O ato derradeiro de Misericórdia retoma algo fundamental da citada passagem bíblica, pois também fala de arrependimento, perdão, reconciliação e, sobretudo, amor incondicional. Nesse microcosmo que flerta com o onírico, o pecado pode ser reconsiderado se houver a possibilidade de o amor prevalecer. E isso está materializado na disputa velada estabelecida entre a mãe simbólica e o padre (aqui, como líder espiritual, o pai restante). Um dos dois escancara que sabe a verdade – aliás, numa cena belíssima de inversão de posições ambientada no confessionário.

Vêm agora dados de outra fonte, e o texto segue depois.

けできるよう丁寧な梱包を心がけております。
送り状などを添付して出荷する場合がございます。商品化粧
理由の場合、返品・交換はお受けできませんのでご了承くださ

Além de anunciar que sabe, o pároco confessa um amor capaz de ultrapassar os julgamentos morais. A outra parte da batalha nunca chega a dizer com todas as letras que ama e deseja Jérémie, mas deixa migalhas significativas nas entrelinhas. E, inclusive, podemos conjecturar que ela também conhece a mais pura verdade, porém opta por a enterrar bem fundo em função da oportunidade de herdar o amor que Jérémie sentia por seu falecido marido. O filme entrelaça constantemente essas disposições semelhantes (mas também singulares) dos personagens que giram em torno do Jérémie. Depois de ser Édipo, ele ganha as roupas do homem morto, convocado a ser substituto. Coagido pelo amigo que o adora em sofrimento, ele vira vítima. Amorosamente chantageado pelo padre apaixonado/benevolente, ele fica preso a um vínculo. Novamente recorrendo à bíblica, Jérémie é um animal sacrificado para varrer dali os pecados dos outros, o cordeiro pecador cujo sangue será sorvido por vampiros emocionais e impotentes.